1. Coronary angiography

  1. Before starting, have the catheter laboratory team undertake a 'huddle' to review the clinical case and plan the procedure. This includes preparation for medication and/or equipment should adverse events occur (for instance the need for pacing).
  2. Consider adopting the following checklist: written informed consent, including the off-label use of acetylcholine, indication and potential risks of the procedure, history of allergy, and plan for procedural thromboprophylaxis, sedation and/or pain-control.
  3. Obtain arterial access using standard Seldinger technique. Radial artery access is recommended as per contemporary guidelines.
  4. Administer intra-arterial nitrate to reduce propensity to radial artery spasm. Modest doses of short-acting nitrate (e.g., 200 µg of GTN) are recommended. Avoid calcium channel antagonists.
  5. Give unfractionated heparin 5000 IU and actively manage the activated clotting time (ACT) to ~250 seconds.
  6. Perform standard coronary angiography to obtain orthogonal views of all main coronary artery branches.
  7. Record left ventricular end diastolic pressure (LVEDP), if feasible, to provide information on possible alternative explanations for symptoms (e.g., heart failure).
  8. Size the guide catheter selection according to the patient stature, e.g., 6 Fr and 3.5 size for the standard patient, or 5Fr and 3.0 size for those of smaller stature.
    ​NOTE: Careful attention to the aortic pressure waveform will inform the operator about 'pressure damping' and the risk of coronary dissection. An 'Extra Back-Up' catheter may secure a more stable position in the left main coronary artery, but care is needed during manipulation to avoid vessel injury.

2. Diagnostic guidewire test (FFR, CFR, IMR, RRR)

  1. Engage the coronary artery with a guide catheter of choice.
  2. With the guide catheter engaged and co-axial, administer 200 µg of GTN to attenuate any epicardial coronary spasm.
  3. Ensure that the ACT is ~250 seconds before instrumentation of the coronary artery.
  4. While avoiding handling the diagnostic guidewire sensor, advance the sensor to the tip of the guide catheter.
  5. Flush the guide catheter to avoid contrast pressure damping.
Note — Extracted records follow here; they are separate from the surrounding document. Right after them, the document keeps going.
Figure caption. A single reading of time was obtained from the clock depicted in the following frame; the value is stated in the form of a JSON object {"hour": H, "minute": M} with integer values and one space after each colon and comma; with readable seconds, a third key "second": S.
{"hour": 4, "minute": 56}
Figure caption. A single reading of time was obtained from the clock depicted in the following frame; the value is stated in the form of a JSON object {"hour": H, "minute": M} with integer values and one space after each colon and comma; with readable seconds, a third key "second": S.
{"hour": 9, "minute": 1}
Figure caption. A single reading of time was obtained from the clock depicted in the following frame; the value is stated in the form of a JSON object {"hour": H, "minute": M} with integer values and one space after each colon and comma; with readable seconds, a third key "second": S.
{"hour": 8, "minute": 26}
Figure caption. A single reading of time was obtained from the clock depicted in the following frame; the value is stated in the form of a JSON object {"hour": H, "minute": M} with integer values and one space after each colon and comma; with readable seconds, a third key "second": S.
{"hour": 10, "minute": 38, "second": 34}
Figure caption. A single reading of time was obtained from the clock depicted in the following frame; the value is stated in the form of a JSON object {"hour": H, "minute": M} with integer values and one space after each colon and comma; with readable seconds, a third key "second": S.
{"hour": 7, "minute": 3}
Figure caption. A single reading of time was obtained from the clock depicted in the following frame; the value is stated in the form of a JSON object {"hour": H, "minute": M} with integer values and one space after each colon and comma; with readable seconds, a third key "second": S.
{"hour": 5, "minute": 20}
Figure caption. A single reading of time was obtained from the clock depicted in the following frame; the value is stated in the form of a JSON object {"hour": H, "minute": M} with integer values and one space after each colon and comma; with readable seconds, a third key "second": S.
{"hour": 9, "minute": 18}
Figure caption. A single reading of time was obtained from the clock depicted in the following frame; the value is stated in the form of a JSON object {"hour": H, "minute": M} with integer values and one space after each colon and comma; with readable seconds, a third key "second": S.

Allow 30 seconds for resting conditions to return before 'equalizing' pressure with the invasive aortic root pressure. Ensure that the catheter system is fully closed (e.g., introducer needle fully removed) and 'pressure damping' is not present. Meticulous setup reduces the risk of subsequent errors from 'signal drift'.
  6. Advance the diagnostic guidewire to the distal 1/3 of the coronary artery. In the absence of a clinical indication to select a specific coronary artery, select the left anterior descending (LAD) artery as the default due to the volume of myocardium subtended.
  7. If encountering difficulty advancing the diagnostic guidewire, consider use of a standard workhorse coronary guidewire as a 'buddy-wire'. Alternatively, a different coronary artery may be selected if vascular injury remains a concern.
  8. With the diagnostic guidewire in appropriate position within the vessel, flush the guide catheter with room-temperature normal saline and allow 30 seconds for resting physiology to return.
  9. Store a fluoroscopy image of the diagnostic guidewire to document position within the coronary artery.
  10. Record resting pressure indices, including resting Pd/Pa and RFR.
  11. Before recording resting thermodilution transit times, flush the guide catheter with room temperature saline to displace saline within the catheter that has been warmed by the patient's body temperature.
  12. Using a dedicated 3 mL syringe (or 5 mL syringe in large left dominant coronary arteries), administer brisk 3 mL boluses of room-temperature normal saline via the guide catheter.
    CAUTION: Care should be taken to avoid injection of air into the coronary artery. Ensure guide catheter is co-axially intubated during injections to avoid hydro trauma.
  13. Repeat the 3 mL boluses of room-temperature normal saline as required. Inspect the recorded transit times and replace any artefactual and/or outlier readings.
  14. Set up the linked diagnostic software to prepare for hyperemic measurements.
    NOTE: For the coronary pressure/flow relationship to become linear, resistance should be minimized and stable. This can be achieved with IV adenosine (140-210 µg/kg/min). Contrast-FFR (ischemic threshold 0.83) is an alternative to FFR with IV adenosine but does not provide the stable hyperemic conditions necessary for thermodilution measurement.
  15. Inform the patient of potential adenosine side-effects (transient dyspnea, flushing and chest discomfort).
  16. Commence IV adenosine (140 µg/kg/min) infusion via a large peripheral venous cannula.
  17. Keep manifold manipulation to a minimum to avoid movement-induced pressure trace artefacts.
  18. Monitor for signs of hyperemia: 'ventriculization' and disappearance of the dicrotic notch in the distal pressure waveform, separation of the aortic and distal pressure waveforms, and symptoms (chest discomfort, dyspnea). Changes in heart rate and blood pressure are less reliable indicators of hyperemia.
  19. If the initial adenosine infusion fails to achieve steady-state hyperemia, consider increasing the rate to 210 µg/kg/min.
  20. Document FFR at stable hyperemia. An FFR reading of ≤0.80 is taken as significant for flow-limiting epicardial disease.
  21. With the adenosine infusion still running, switch the linked diagnostic software to complete the hyperemic thermodilution measurements.
  22. Repeat rapid 3 mL boluses of room-temperature normal saline via the guide catheter to record hyperemic thermodilution transit times.
  23. Perform the same data quality assurance checks as for the resting readings. Replace any artefactual or outlier data.
  24. Stop the IV adenosine infusion. The total duration of adenosine infusion will be approximately 2-3 minutes.
  25. Review data recordings to ensure the software-selected readings are free from artefact. Manual fine-tuning may be required. CFR <2.0 ('grey zone' 2.0-2.5), IMR ≥25 and RRR <2.0 are indicative of coronary microvascular dysfunction.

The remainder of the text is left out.